Cette politique devient d’autant plus stratégique que le Gabon vient de franchir un nouveau seuil dans ses infrastructures numériques. Le 3 juillet 2026, Brice Clotaire Oligui Nguema a inauguré à Nkok le premier data center national et souverain du pays, certifié Tier III, présenté comme un outil destiné à héberger et sécuriser les données sur le territoire national et à renforcer la résilience numérique. Mais la souveraineté d’un data center ne se résume pas à son emplacement. Elle dépend aussi de la qualité des défenses qui protègent les données, des procédures de secours et de la capacité du pays à détecter et contenir une attaque.
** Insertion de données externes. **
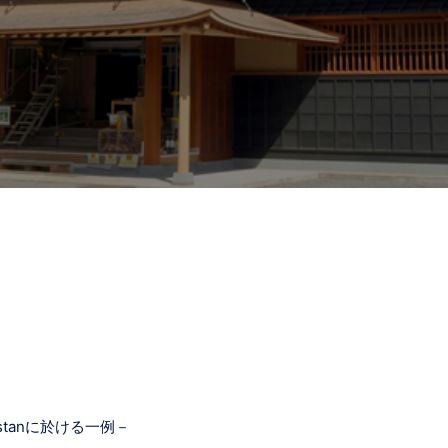
istanに於ける一例－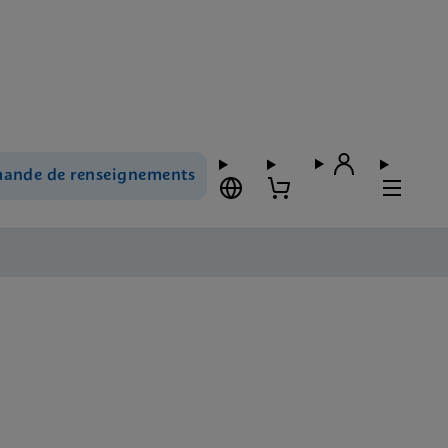
ande de renseignements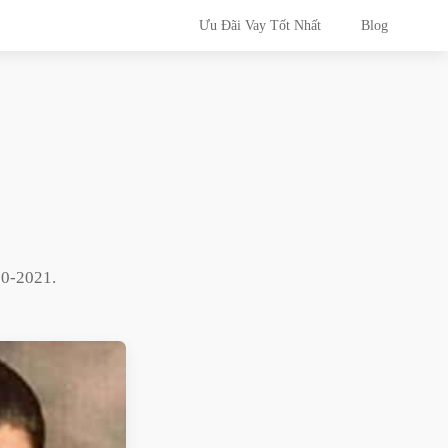
Ưu Đãi Vay Tốt Nhất
Blog
10-2021
.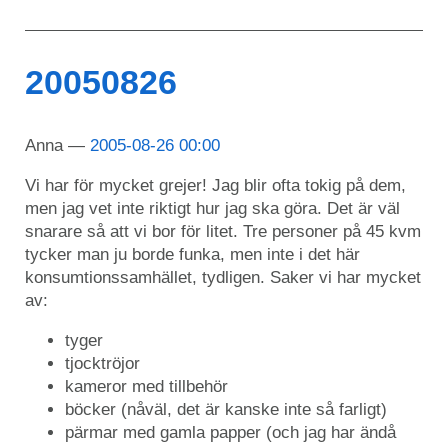
20050826
Anna
2005-08-26 00:00
Vi har för mycket grejer! Jag blir ofta tokig på dem,
men jag vet inte riktigt hur jag ska göra. Det är väl
snarare så att vi bor för litet. Tre personer på 45 kvm
tycker man ju borde funka, men inte i det här
konsumtionssamhället, tydligen. Saker vi har mycket
av:
tyger
tjocktröjor
kameror med tillbehör
böcker (nåväl, det är kanske inte så farligt)
pärmar med gamla papper (och jag har ändå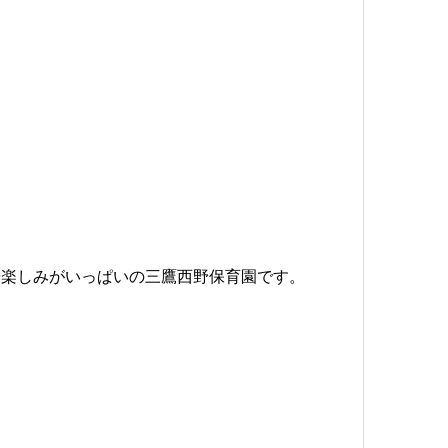
や楽しみがいっぱいの三鷹西野保育園です。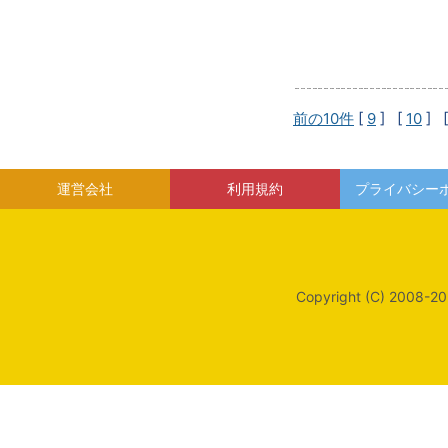
前の10件
[
9
] [
10
] 
運営会社
利用規約
プライバシー
Copyright (C) 2008-20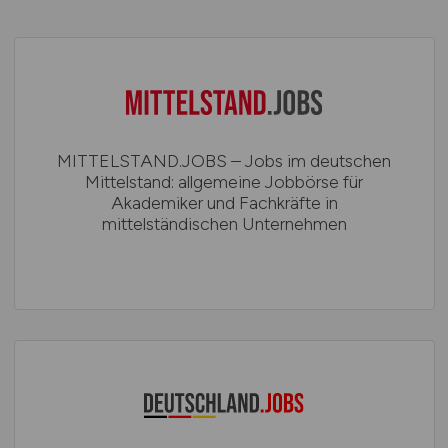
MITTELSTAND.JOBS – Jobs im deutschen
Mittelstand: allgemeine Jobbörse für
Akademiker und Fachkräfte in
mittelständischen Unternehmen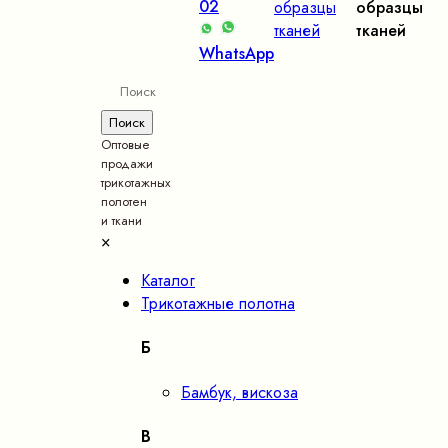
02
образцы
образцы
тканей
тканей
WhatsApp
Оптовые
продажи
трикотажных
полотен
и ткани
×
Каталог
Трикотажные полотна
Б
Бамбук, вискоза
В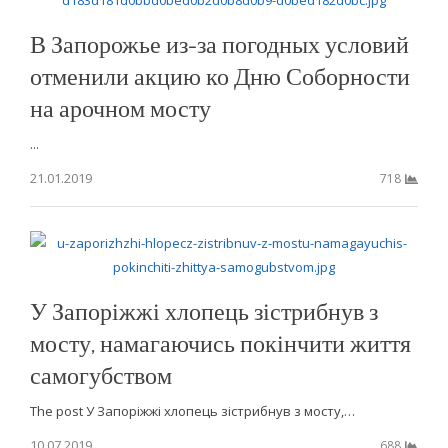
В Запорожье из-за погодных условий
отменили акцию ко Дню Соборности
на арочном мосту
...
21.01.2019
718
У Запоріжжі хлопець зістрибнув з
мосту, намагаючись покінчити життя
самогубством
The post У Запоріжжі хлопець зістрибнув з мосту,…
10.07.2019
688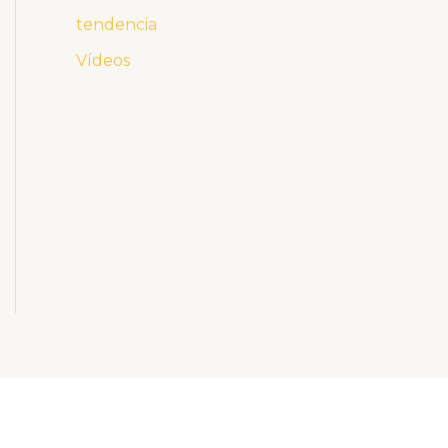
tendencia
Vídeos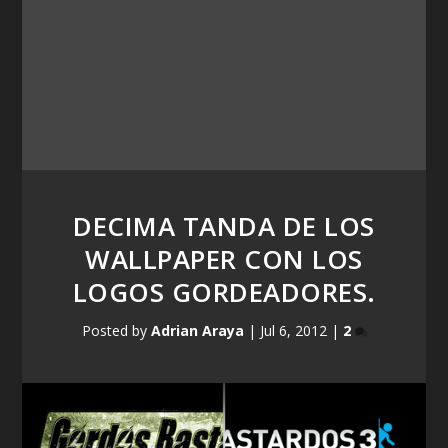
DECIMA TANDA DE LOS
WALLPAPER CON LOS
LOGOS GORDEADORES.
Posted by
Adrian Araya
|
Jul 6, 2012
|
2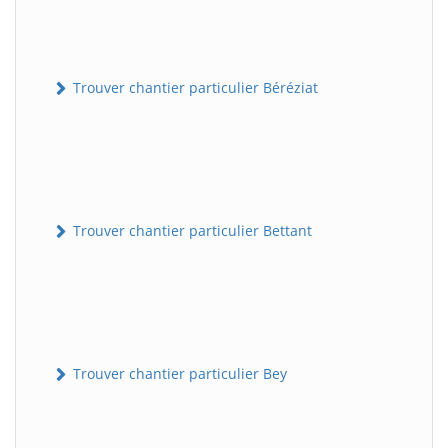
Trouver chantier particulier Béréziat
Trouver chantier particulier Bettant
Trouver chantier particulier Bey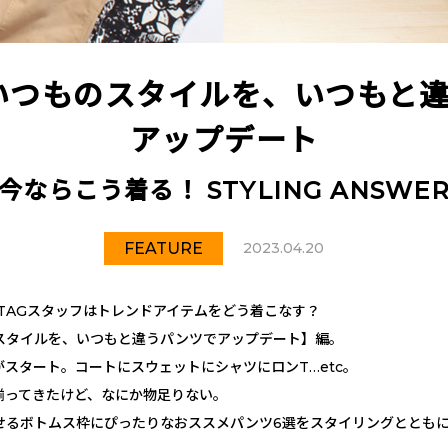
いつものスタイルを、いつもと
アップデート
今ならこう着る！ STYLING ANSWE
FEATURE
2023.04.20
TAGスタッフはトレンドアイテムをどう着こなす？
スタイルを、いつもと違うパンツでアップデート】編。
スタート。コートにスウェットにシャツにロンT…etc。
揃ってきたけど、なにか物足りない。
せるボトムス枠にぴったりなおススメパンツ6選をスタイリングととも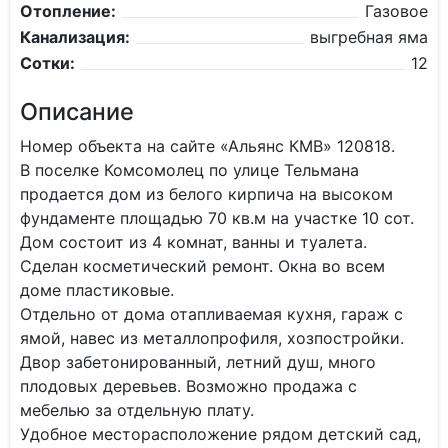
Отопление:
Газовое
Канализация:
выгребная яма
Сотки:
12
Описание
Номер объекта на сайте «Альянс КМВ» 120818.
В поселке Комсомолец по улице Тельмана
продается дом из белого кирпича на высоком
фундаменте площадью 70 кв.м на участке 10 сот.
Дом состоит из 4 комнат, ванны и туалета.
Сделан косметический ремонт. Окна во всем
доме пластиковые.
Отдельно от дома отапливаемая кухня, гараж с
ямой, навес из металлопрофиля, хозпостройки.
Двор забетонированный, летний душ, много
плодовых деревьев. Возможно продажа с
мебелью за отдельную плату.
Удобное месторасположение рядом детский сад,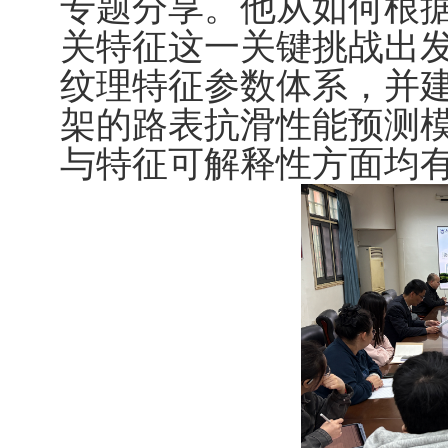
专题分享。他从如何根
关特征这一关键挑战出
纹理特征参数体系，并
架的路表抗滑性能预测
与特征可解释性方面均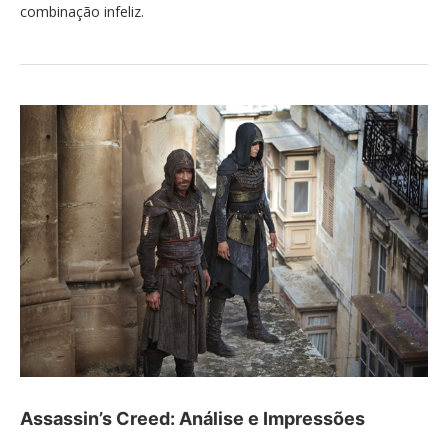
combinação infeliz.
Assassin’s Creed: Análise e Impressões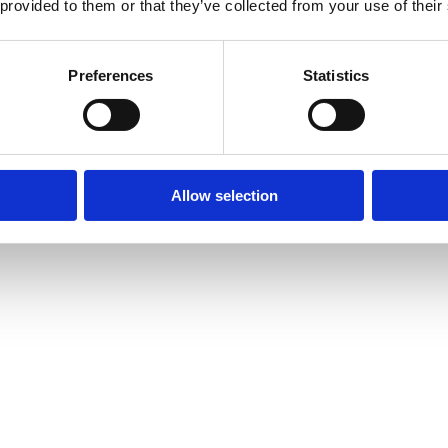
 provided to them or that they’ve collected from your use of their
Preferences
Statistics
Allow selection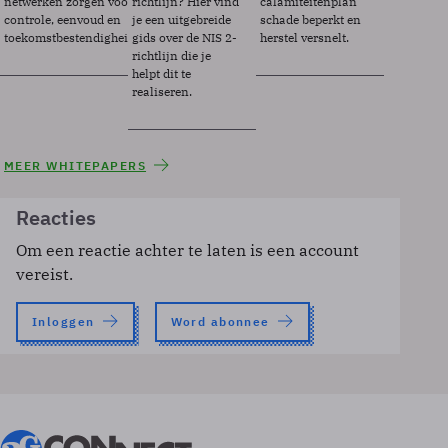
netwerken zorgen voor
richtlijn? Hier vind
calamiteitenplan
controle, eenvoud en
je een uitgebreide
schade beperkt en
toekomstbestendigheid.
gids over de NIS 2-
herstel versnelt.
richtlijn die je
helpt dit te
realiseren.
MEER WHITEPAPERS
Reacties
Om een reactie achter te laten is een account
vereist.
Inloggen
Word abonnee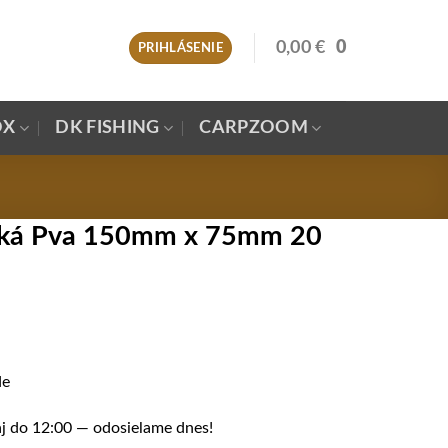
0,00
€
0
PRIHLÁSENIE
OX
DK FISHING
CARPZOOM
ká Pva 150mm x 75mm 20
de
j do 12:00 — odosielame dnes!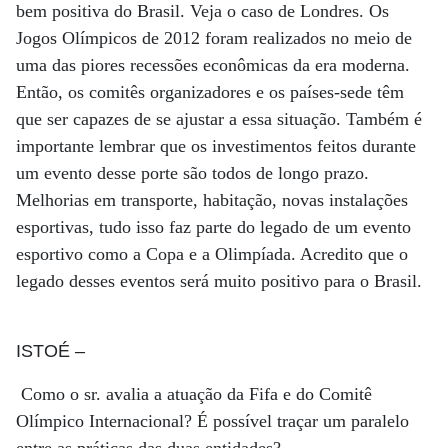
bem positiva do Brasil. Veja o caso de Londres. Os
Jogos Olímpicos de 2012 foram realizados no meio de
uma das piores recessões econômicas da era moderna.
Então, os comitês organizadores e os países-sede têm
que ser capazes de se ajustar a essa situação. Também é
importante lembrar que os investimentos feitos durante
um evento desse porte são todos de longo prazo.
Melhorias em transporte, habitação, novas instalações
esportivas, tudo isso faz parte do legado de um evento
esportivo como a Copa e a Olimpíada. Acredito que o
legado desses eventos será muito positivo para o Brasil.
ISTOÉ
–
Como o sr. avalia a atuação da Fifa e do Comitê
Olímpico Internacional? É possível traçar um paralelo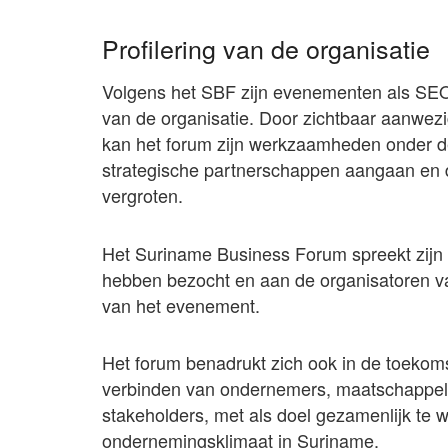
Profilering van de organisatie
Volgens het SBF zijn evenementen als SEO
van de organisatie. Door zichtbaar aanwezig
kan het forum zijn werkzaamheden onder d
strategische partnerschappen aangaan en d
vergroten.
Het Suriname Business Forum spreekt zijn 
hebben bezocht en aan de organisatoren v
van het evenement.
Het forum benadrukt zich ook in de toekomst 
verbinden van ondernemers, maatschappelij
stakeholders, met als doel gezamenlijk te
ondernemingsklimaat in Suriname.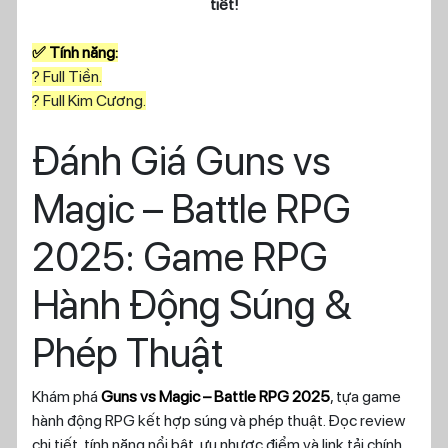
tiết!
✅ Tính năng:
? Full Tiền.
? Full Kim Cương.
Đánh Giá Guns vs
Magic – Battle RPG
2025: Game RPG
Hành Động Súng &
Phép Thuật
Khám phá
Guns vs Magic – Battle RPG 2025
, tựa game
hành động RPG kết hợp súng và phép thuật. Đọc review
chi tiết, tính năng nổi bật, ưu nhược điểm và link tải chính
La prochaine bataille sera celle de la confiance
Pour le Gabon, le véritable enjeu est désormais de faire coïncider vitesse de digitalisation et niveau de protection. Un État numérique fragile peut amplifier une crise au lieu de la réduire. Une attaque réussie contre un système financier, énergétique, sanitaire, logistique ou administratif peut interrompre des services essentiels, exposer des données sensibles et dégrader la confiance dans l’action publique.
Les 900 000 alertes annoncées doivent donc être regardées moins comme une statistique spectaculaire que comme un signal d’alarme. Elles rappellent que la souveraineté se joue désormais aussi derrière les écrans.
Le Gabon a engagé la construction de son architecture numérique. Il lui reste à démontrer qu’il sait en assurer la défense. La prochaine étape ne sera pas seulement technologique. Elle sera institutionnelle, humaine et stratégique. Car dans un pays qui veut faire du numérique un moteur de développement, la sécurité ne peut plus être le dernier chapitre du projet. Elle doit en être le premier verrou.